At times, as this ancient volcano continued to impress us as a true ‘force of nature’, there was an apocalyptic flavor to the whole episode.
What was remarkable, however, was how suddenly everyone had a story.
It’s obvious, I guess, because that is precisely how we humans have always made sense of these ‘disruptions’ (or eruptions) to life as we know it. And as Michael Margolis reminds us, the most popular story that we have told throughout human history is all to do with the hero’s long walk home.[i]
Or, if you prefer, many of us found ourselves playing a lead or supporting role in John Hugh’s 1987 film, Planes, Trains and Automobiles, in which two unlikely ‘heroes’ struggle to make their way home in time for Thanksgiving.
I don’t think it was coincidence that this was screened on British TV each night this week.
In fact, these stories were everywhere; tales of people making their way across entire continents, taking the most unlikely of routes, over-coming challenges, making new friends or sleeping rough in airports and train stations.
So, not surprisingly, there’s already a blog, Ash Cloud Tales, dedicated to ‘volcanic imagination’. There’s talk of a magazine - by stranded passengers for stranded passengers - specifically targeted at this niche market.
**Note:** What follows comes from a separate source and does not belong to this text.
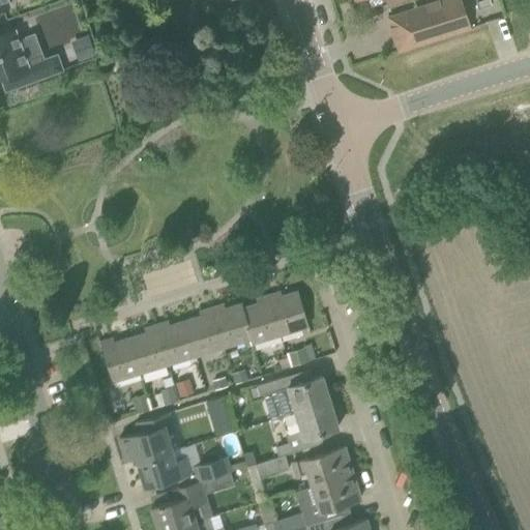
[(396,52),(471,29),(461,0),(434,0),(386,16),(396,52)]
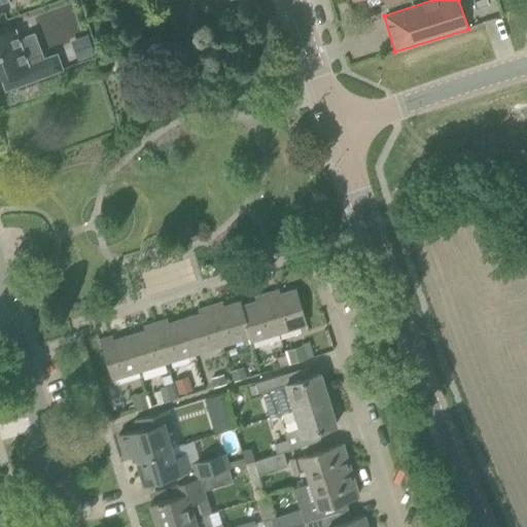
[(56,53),(26,64),(13,28),(0,33),(0,76),(4,89),(61,68),(56,53)]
Its working title: Grounded
And not to be outdone, Conspiracists have already come up with a theory that this is linked to NASA hiding a damaged UFO.
What would we do without these conspiracy theory-makers, who just love to add a little spice to the stories we ordinarily find ourselves caught up in?
But what’s my point here? Simply, that this temporary interruption to our ordinary, utterly predicable, lives gave millions of people the chance this week to become the hero in the story – overcoming all the odds and making the long journey back home.
And for those of us who were lucky enough not to be stranded, we’ve simply found ourselves staring up at the impossibly clear skies and wondering what on earth was going on up there.
Five miles up the hush and shush of ash
Yet the sky is as clean as a white slate
I could write my childhood there.[ii]
[i] Michael Margolis (2009). Believe Me: A storytelling manifesto for change-makers and innovators. New York: Get Storied Press.
[ii] Carol Ann-Duffy, Britain’s poet laureate.